What you return must be the complete listing, unchanged.

◆ Records for the task:
□ □ □ □ □

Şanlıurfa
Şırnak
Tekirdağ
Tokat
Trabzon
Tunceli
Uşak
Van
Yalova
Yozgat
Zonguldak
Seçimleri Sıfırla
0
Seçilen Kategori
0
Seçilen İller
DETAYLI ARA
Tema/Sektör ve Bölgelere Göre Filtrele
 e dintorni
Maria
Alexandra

□ □ □ □ □

◆ Output of the task:
Şanlıurfa
Şırnak
Tekirdağ
Tokat
Trabzon
Tunceli
Uşak
Van
Yalova
Yozgat
Zonguldak
Seçimleri Sıfırla
0
Seçilen Kategori
0
Seçilen İller
DETAYLI ARA
Tema/Sektör ve Bölgelere Göre Filtrele
 e dintorni
Maria
Alexandra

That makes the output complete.